Lincoln Children's Books, 9781845076870, 128pp.

Publication Date: June 28, 2006

Other Editions of This Title:
Hardcover (3/15/2015)

List Price: 17.95*
* Individual store prices may vary.


When Quentin Blake became Children's Laureate, one of his aims was to highlight the value and intelligence of children's books - and their illustrations. In Tell Me A Picturehe shows the quality of paintings made for children and links them to the wider world of fine art through their infinite capacity to tell stories: a pleasure we all understand.

Here he chooses an alphabet of pictures with, as he explains, 'story in common'. Some are by illustrators, others are by artists whose pictures you usually see in art galleries. From them Quentin Blake shows how stories can be told around any picture. Throughout the book his characters complement the paintings, introducing each image, pointing out details and asking questions. By initially presenting only the pictures - without the distractions of any information beyond the artist's name - children are shown that they already have the skills to respond to the work of artists like Goya and Tintoretto.

Quentin Blake and the National Gallery also suggest ways to have fun with children on gallery visits, and end the book with delightful, brief accounts of the artists and pictures Blake has chosen for his 'gallery'.

About the Author

Quentin Blake is one of the best-known and best-loved illustrators of our time, and his books with a wide range of authors, including Joan Aiken, Russell Hoban, Michael Rosen and Roald Dahl, have been treasured by generations of children throughout the world. In 1999 he became the first Children's Laureate. In 2005 he was awarded a CBE.

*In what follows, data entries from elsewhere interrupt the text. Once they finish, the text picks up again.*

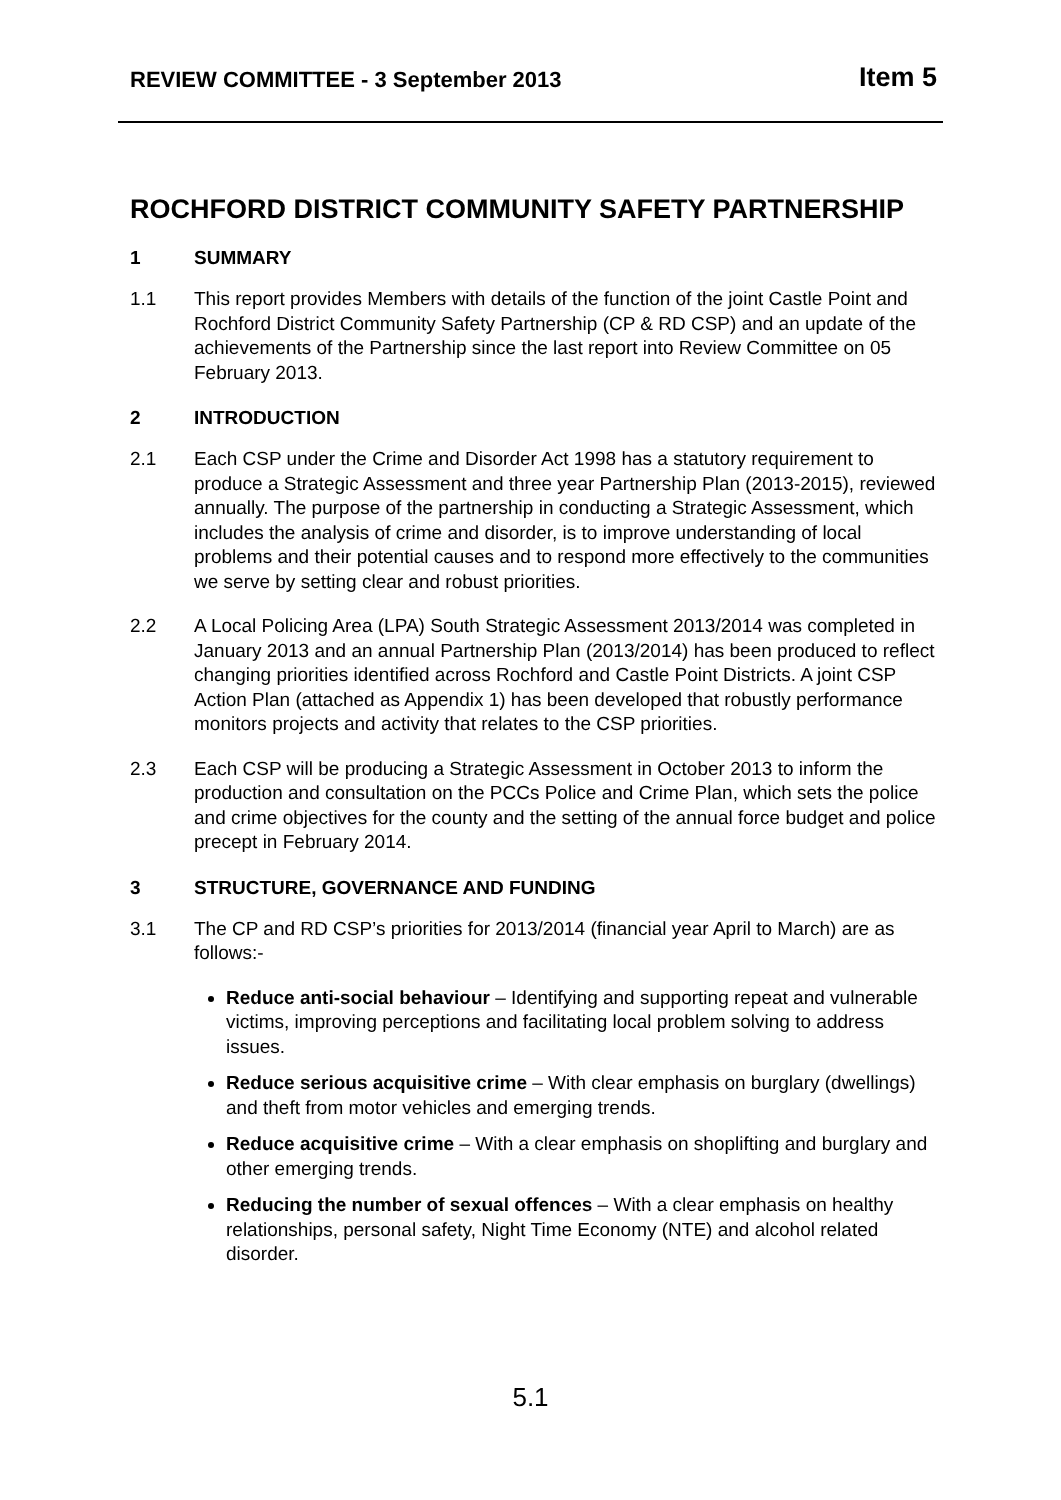REVIEW COMMITTEE - 3 September 2013 Item 5
ROCHFORD DISTRICT COMMUNITY SAFETY PARTNERSHIP
1 SUMMARY
1.1 This report provides Members with details of the function of the joint Castle Point and Rochford District Community Safety Partnership (CP & RD CSP) and an update of the achievements of the Partnership since the last report into Review Committee on 05 February 2013.
2 INTRODUCTION
2.1 Each CSP under the Crime and Disorder Act 1998 has a statutory requirement to produce a Strategic Assessment and three year Partnership Plan (2013-2015), reviewed annually. The purpose of the partnership in conducting a Strategic Assessment, which includes the analysis of crime and disorder, is to improve understanding of local problems and their potential causes and to respond more effectively to the communities we serve by setting clear and robust priorities.
2.2 A Local Policing Area (LPA) South Strategic Assessment 2013/2014 was completed in January 2013 and an annual Partnership Plan (2013/2014) has been produced to reflect changing priorities identified across Rochford and Castle Point Districts. A joint CSP Action Plan (attached as Appendix 1) has been developed that robustly performance monitors projects and activity that relates to the CSP priorities.
2.3 Each CSP will be producing a Strategic Assessment in October 2013 to inform the production and consultation on the PCCs Police and Crime Plan, which sets the police and crime objectives for the county and the setting of the annual force budget and police precept in February 2014.
3 STRUCTURE, GOVERNANCE AND FUNDING
3.1 The CP and RD CSP’s priorities for 2013/2014 (financial year April to March) are as follows:-
Reduce anti-social behaviour – Identifying and supporting repeat and vulnerable victims, improving perceptions and facilitating local problem solving to address issues.
Reduce serious acquisitive crime – With clear emphasis on burglary (dwellings) and theft from motor vehicles and emerging trends.
Reduce acquisitive crime – With a clear emphasis on shoplifting and burglary and other emerging trends.
Reducing the number of sexual offences – With a clear emphasis on healthy relationships, personal safety, Night Time Economy (NTE) and alcohol related disorder.
5.1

Praise For Tell Me a Picture

The exhibition at the National Gallery which accompanied this book was ground breaking in allowing the viewer to explore pictures, unhindered by verbal instruction or preconceptions about the context in which they should be seen. The mixture of gallery paintings and book exhibitions displayed alphabetically would never normally be seen together and in the book, as in the gallery, we are simply led through the alphabet from Avercamp to Zwerger by the comments of chatty, curious children.